> DATA EXCERPTS:

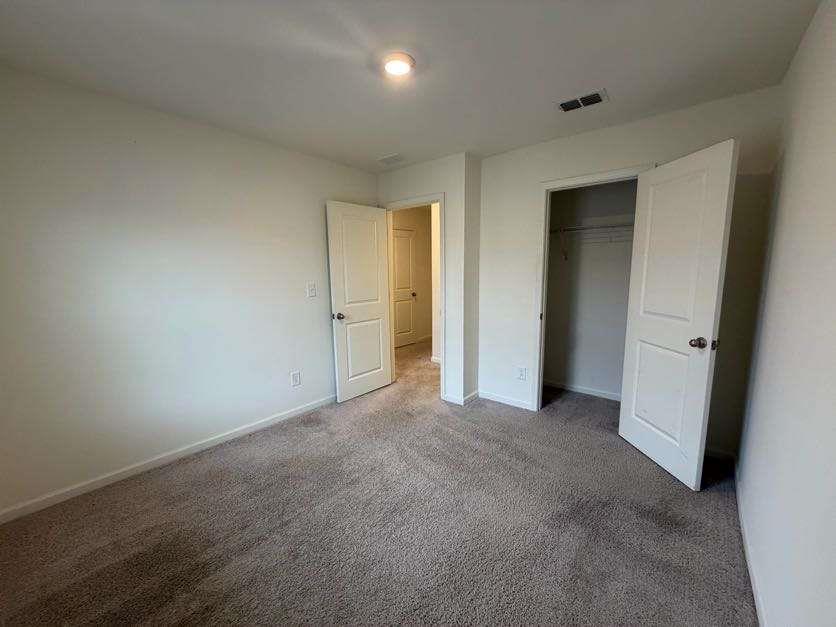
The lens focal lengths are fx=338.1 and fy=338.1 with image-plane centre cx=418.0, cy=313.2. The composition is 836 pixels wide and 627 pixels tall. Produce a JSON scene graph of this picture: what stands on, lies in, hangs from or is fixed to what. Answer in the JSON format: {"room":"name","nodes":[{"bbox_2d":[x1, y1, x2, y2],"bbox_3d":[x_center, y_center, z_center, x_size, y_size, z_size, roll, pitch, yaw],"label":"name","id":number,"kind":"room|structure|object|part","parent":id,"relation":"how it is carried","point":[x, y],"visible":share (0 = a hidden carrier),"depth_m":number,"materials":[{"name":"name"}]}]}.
{"room":"bedroom","nodes":[
{"label":"bedroom","id":0,"kind":"room"},
{"bbox_2d":[0,65,378,517],"bbox_3d":[-1.558,-0.193,2.720,0.122,2.460,3.584,6,10,38],"label":"left wall","id":1,"kind":"structure","parent":0,"point":[317,320],"depth_m":2.27,"materials":[{"name":"white paint"}]},
{"bbox_2d":[0,393,335,523],"bbox_3d":[-1.546,0.995,2.779,0.014,0.081,3.093,6,10,38],"label":"left baseboard","id":2,"kind":"structure","parent":1,"relation":"attached to","point":[300,411],"depth_m":2.34,"materials":[{"name":"white paint"}]},
{"bbox_2d":[291,371,300,385],"bbox_3d":[-1.157,0.619,3.199,0.009,0.134,0.081,6,10,38],"label":"wall socket","id":3,"kind":"object","parent":1,"relation":"attached to","point":[296,378],"visible":0.98,"depth_m":3.19,"materials":[{"name":"white plastic"}]},
{"bbox_2d":[306,282,316,296],"bbox_3d":[-1.029,-0.229,3.263,0.019,0.130,0.080,6,10,38],"label":"light switch","id":4,"kind":"object","parent":1,"relation":"attached to","point":[310,288],"visible":0.97,"depth_m":3.26,"materials":[{"name":"white plastic"}]},
{"bbox_2d":[0,334,757,626],"bbox_3d":[0.018,0.997,3.099,4.769,0.102,5.846,6,10,38],"label":"carpet floor","id":5,"kind":"structure","parent":0,"point":[288,526],"depth_m":1.79,"materials":[{"name":"carpet"}]},
{"bbox_2d":[0,0,821,172],"bbox_3d":[0.010,-1.437,2.282,4.017,0.108,5.144,6,10,38],"label":"ceiling","id":6,"kind":"structure","parent":0,"point":[381,144],"depth_m":1.76,"materials":[{"name":"white paint"}]},
{"bbox_2d":[377,153,404,164],"bbox_3d":[-0.252,-1.513,3.316,0.302,0.010,0.187,6,10,38],"label":"ceiling vent","id":7,"kind":"object","parent":6,"relation":"attached to","point":[390,158],"visible":0.99,"depth_m":3.30,"materials":[{"name":"white"}]},
{"bbox_2d":[382,52,414,77],"bbox_3d":[-0.111,-1.307,1.792,0.195,0.033,0.192,6,10,38],"label":"ceiling light","id":8,"kind":"object","parent":6,"relation":"attached to","point":[398,62],"visible":0.97,"depth_m":1.76,"materials":[{"name":"white"}]},
{"bbox_2d":[556,89,607,112],"bbox_3d":[1.066,-1.386,2.219,0.299,0.013,0.179,6,10,38],"label":"ceiling vent","id":9,"kind":"object","parent":6,"relation":"attached to","point":[596,97],"visible":0.99,"depth_m":2.21,"materials":[{"name":"metal"}]},
{"bbox_2d":[393,205,433,349],"bbox_3d":[-0.406,-0.598,5.735,0.123,2.447,2.984,6,10,38],"label":"hallway wall","id":10,"kind":"structure","parent":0,"point":[421,243],"depth_m":6.18,"materials":[{"name":"beige paint"}]},
{"bbox_2d":[392,227,416,348],"bbox_3d":[-0.318,-0.423,5.868,0.118,2.025,0.771,6,10,38],"label":"hallway door","id":11,"kind":"structure","parent":10,"relation":"in","point":[407,246],"depth_m":5.96,"materials":[{"name":"white paint"}]},
{"bbox_2d":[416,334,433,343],"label":"hallway baseboard","id":12,"kind":"structure","parent":10,"relation":"attached to","point":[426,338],"depth_m":6.45,"materials":[{"name":"white paint"}]},
{"bbox_2d":[378,153,476,405],"bbox_3d":[-0.021,-0.343,3.712,1.191,2.446,0.122,6,10,38],"label":"door wall","id":13,"kind":"structure","parent":0,"point":[431,185],"depth_m":3.38,"materials":[{"name":"white paint"}]},
{"bbox_2d":[384,192,445,398],"bbox_3d":[-0.033,-0.166,3.768,0.867,2.092,0.152,6,10,38],"label":"door frame","id":14,"kind":"structure","parent":13,"relation":"attached to","point":[440,199],"depth_m":3.57,"materials":[{"name":"white paint"}]},
{"bbox_2d":[325,200,392,402],"bbox_3d":[-0.597,-0.119,3.625,0.170,2.024,0.770,6,10,38],"label":"bedroom door","id":15,"kind":"structure","parent":14,"relation":"attached to","point":[372,243],"depth_m":3.57,"materials":[{"name":"white paint"}]},
{"bbox_3d":[-0.801,0.027,3.401,0.118,0.068,0.087,6,10,38],"label":"doorknob","id":16,"kind":"part","parent":15,"relation":"part of","materials":[{"name":"silver metal"}]},
{"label":"panel","id":17,"kind":"part","parent":15,"relation":"part of","materials":[{"name":"white paint"}]},
{"bbox_2d":[441,390,477,404],"bbox_3d":[0.430,0.863,3.583,0.395,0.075,0.209,6,10,38],"label":"baseboard","id":18,"kind":"structure","parent":13,"relation":"attached to","point":[471,396],"depth_m":3.51,"materials":[{"name":"white paint"}]},
{"bbox_2d":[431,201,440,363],"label":"hallway side wall","id":19,"kind":"structure","parent":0,"point":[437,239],"depth_m":4.91,"materials":[{"name":"white paint"}]},
{"bbox_2d":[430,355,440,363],"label":"hallway baseboard","id":20,"kind":"structure","parent":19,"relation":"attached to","point":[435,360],"depth_m":4.97,"materials":[{"name":"white paint"}]},
{"bbox_2d":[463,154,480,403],"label":"short side wall","id":21,"kind":"structure","parent":0,"point":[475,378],"depth_m":3.41,"materials":[{"name":"paint"}]},
{"bbox_2d":[542,178,637,400],"bbox_3d":[1.926,-0.321,3.465,1.674,2.442,0.221,6,10,38],"label":"closet interior wall","id":22,"kind":"structure","parent":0,"point":[613,253],"depth_m":3.59,"materials":[{"name":"paint"}]},
{"bbox_2d":[544,379,621,400],"bbox_3d":[1.908,0.848,3.609,1.547,0.078,0.014,6,10,38],"label":"closet baseboard","id":23,"kind":"structure","parent":22,"relation":"attached to","point":[570,389],"depth_m":3.69,"materials":[{"name":"white paint"}]},
{"bbox_2d":[550,221,633,257],"bbox_3d":[1.854,-0.709,3.281,1.633,0.319,0.317,6,10,38],"label":"closet shelf","id":24,"kind":"object","parent":22,"relation":"attached to","point":[563,229],"visible":0.49,"depth_m":3.30,"materials":[{"name":"white metal"}]},
{"bbox_2d":[476,85,780,458],"bbox_3d":[1.484,-0.252,2.868,2.137,2.448,0.122,6,10,38],"label":"closet wall","id":25,"kind":"structure","parent":0,"point":[494,158],"depth_m":2.60,"materials":[{"name":"white paint"}]},
{"bbox_2d":[478,390,534,410],"bbox_3d":[0.870,0.878,3.444,0.587,0.078,0.013,6,10,38],"label":"baseboard","id":26,"kind":"structure","parent":25,"relation":"attached to","point":[518,403],"depth_m":3.42,"materials":[{"name":"white paint"}]},
{"bbox_2d":[516,366,526,379],"bbox_3d":[0.999,0.583,3.283,0.078,0.126,0.008,6,10,38],"label":"wall socket","id":27,"kind":"object","parent":25,"relation":"attached to","point":[521,373],"visible":0.99,"depth_m":3.28,"materials":[{"name":"white plastic"}]},
{"bbox_2d":[531,163,652,413],"bbox_3d":[1.482,-0.075,2.887,0.870,2.111,0.144,6,10,38],"label":"closet door frame","id":28,"kind":"structure","parent":25,"relation":"attached to","point":[547,222],"depth_m":3.02,"materials":[{"name":"white paint"}]},
{"bbox_2d":[617,139,738,490],"bbox_3d":[1.672,0.028,2.270,0.173,2.036,0.711,-1,8,-6],"label":"closet door","id":29,"kind":"structure","parent":28,"relation":"attached to","point":[724,199],"depth_m":2.17,"materials":[{"name":"white paint"}]},
{"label":"panel","id":30,"kind":"part","parent":29,"relation":"part of","materials":[{"name":"white paint"}]},
{"bbox_3d":[1.691,0.175,2.056,0.080,0.066,0.081,-1,8,-6],"label":"closet knob","id":31,"kind":"part","parent":29,"relation":"part of","materials":[{"name":"metal"}]},
{"bbox_2d":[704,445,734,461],"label":"baseboard","id":32,"kind":"structure","parent":25,"relation":"attached to","point":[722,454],"depth_m":2.42,"materials":[{"name":"white paint"}]},
{"bbox_2d":[736,0,835,626],"bbox_3d":[1.258,0.020,0.968,0.121,2.469,4.250,6,10,38],"label":"right wall","id":33,"kind":"structure","parent":0,"point":[833,220],"depth_m":1.24,"materials":[{"name":"white paint"}]},
{"bbox_2d":[734,461,767,626],"bbox_3d":[1.099,1.202,1.026,0.014,0.082,3.715,6,10,38],"label":"baseboard","id":34,"kind":"structure","parent":33,"relation":"attached to","point":[755,594],"depth_m":1.56,"materials":[{"name":"white paint"}]}
]}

> TASK DETAILS:
The answer must be a single number: the count of lines in the data that contain the word "side".

> ANSWER SPACE:
2